Parisinos y barceloneses comparten una arquitectura, gastronomía y cultura solo al alcance acaso de los italianos, pero también una vocación autodestructiva: gobiernos prohibidores de la actividad económica y permisivos con el incivismo y la delincuencia.
Sociedades tolerantes con manteros y okupas, pero exigentes con los que tienen iniciativa emprendedora. Élites woke barnizadas por kilos de buenismo progre que lloran por el aumento de una décima de temperatura global, pero no toleran la misera en la puerta de su casa si eso les altera lo más mínimo su vida cotidiana.
París y Barcelona son ciudades con sociedades que han desistido del esfuerzo. Hoy ninguna de las dos empezaría el sacrificado camino de lograr unos Juegos que a la postre suponen un salto en transformación urbana y proyección global que acaba beneficiando a todos.
«Los barceloneses y los parisinos tienen en común la soberbia de aborrecer a los visitantes»
¿Qué sería hoy de Barcelona sin el ’92? ¿Nuestra fachada litoral seguiría siendo algo parecido a un polígono industrial? ¿Los distritos conectados por la Ronda de Dalt como Nou Barris u Horta seguirán siendo el patio trasero de la ciudad? ¿Cuántos millones de personas vinieron a Barcelona al ver en TV la imagen del nadador saltando en las Picornell con la ciudad a sus pies? ¿Y cuántos negocios y empleos dio esa foto que cambiaron para bien la vida de tantas personas?
Tras esos juegos, Barcelona intentó dos veces lograr juegos de invierno, pero en un caso la oposición política y social contra los juegos porque sí y en el otro por la negativa a compartir la organización con Aragón dio al traste con el proyecto minutos después del disparo de salida. Otros se beneficiarán de nuestra estulticia.
«¿Y cuántos negocios y empleos dio esa foto que cambiaron para bien la vida de tantas personas?»
Lo queremos todo a cambio de nada, pero lo gratis no existe. Los grandes acontecimientos que los europeos rechazamos, o no podemos, o no queremos financiar se van a Oriente o a Asia y con ellos mueven el eje de la tierra hacia otras latitudes. Que Europa deje de ser el centro del mundo no es gratis para las nuevas generaciones.

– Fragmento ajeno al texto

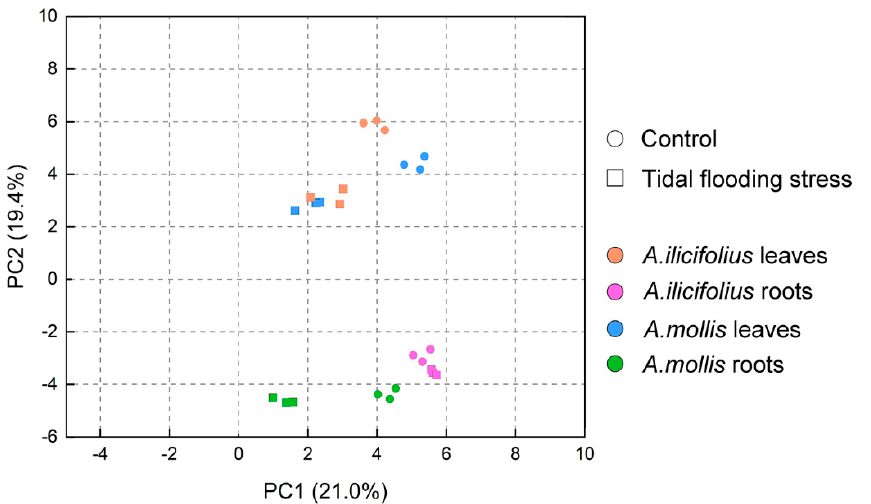
Figure 4. Principal component analysis (PCA) of total proteome data for the tissues of A. ilicifolius and A. mollis . Percentage variance for each principal component is given.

Gritar a turistas, ofrecer imágenes de degradación y suciedad o renegar de nuestro atractivo es el camino más directo a la decadencia. La flecha de Rebollo encendiendo el pebetero de Montjuïc hoy no sería disparada, alguien diría, y los gobernantes lo comprarían, que el fuego es peligroso, que el arco es una llamada a la violencia y que el gas que emanaba del pebetero es un recurso fósil no renovable.